In April 2023, operational governance was installed across two established private practices. Within existing provider capacity, production increased by $960,000 annually, accounts receivable was reduced by over 60%, and active patient volume grew by 27%. Growth was achieved through structured KPI oversight, revenue cycle discipline, and defined team accountability — not additional providers.
Multi-Location Operational Installation
Office A & Office B
(2023–2026 Performance Window)
Two established Midwest offices operating under the same model:
• Two providers/ 2 Locations
• 3.5 clinical days per week
• No formal KPI governance
• Reactive scheduling
• Accounts receivable exceeding $250,000
• Minimal front office infrastructure
Combined Production: $2.52M
Combined Collections: $2.34M
Active Patients: 2,554
The limitation was not demand.
It was structure.
Operational governance was installed.
This was not marketing.
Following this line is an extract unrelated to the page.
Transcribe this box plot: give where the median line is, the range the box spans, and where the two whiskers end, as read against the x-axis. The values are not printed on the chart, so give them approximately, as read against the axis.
This was systems.
The following changes were implemented:
• Weekly KPI meetings with ownership
• Defined production and collections tracking
• Structured block scheduling aligned to targets
• Revenue cycle restructuring and aging discipline
• Recall tracking and reactivation accountability
• Clear front office role ownership
• Defined financial expectations and reporting cadence
Provider count remained unchanged.
Growth occurred within existing clinical capacity.
Combined Production:
$2.52M → $3.48M
+$960,000 annual increase
+38% growth
Combined Collections:
$2.34M → $3.14M
Revenue growth translated into stable cash performance.
A/R reduced from:
>$250,000 → <$100,000
Cash flow stabilized.
Aging was controlled.
Combined Active Patients:
2,554 → 3,245
+691 patients
+27% growth
Office A:
60.8% → 66.8%
Office B:
66.4% → 74.2%
Retention increased through recall structure and defined accountability.
Staffing expanded to support controlled growth:
From:
• 2 Dental Assistants
• 1 Front Desk
To:
• 5 Dental Assistants
• 4 Front Desk
• Hygiene pipeline established
Structure allowed scale without adding providers.
Performance levels established in 2024 remained materially elevated entering 2025.
Production and collections continued significantly above baseline.
The growth achieved was structural — not personality driven.
The transformation was governance-based.
Leadership moved from reactive management to KPI-driven accountability.
Performance scaled while provider count remained fixed.
Systems were installed that outlast leadership style.
Results may vary depending on team execution and adherence to installed systems.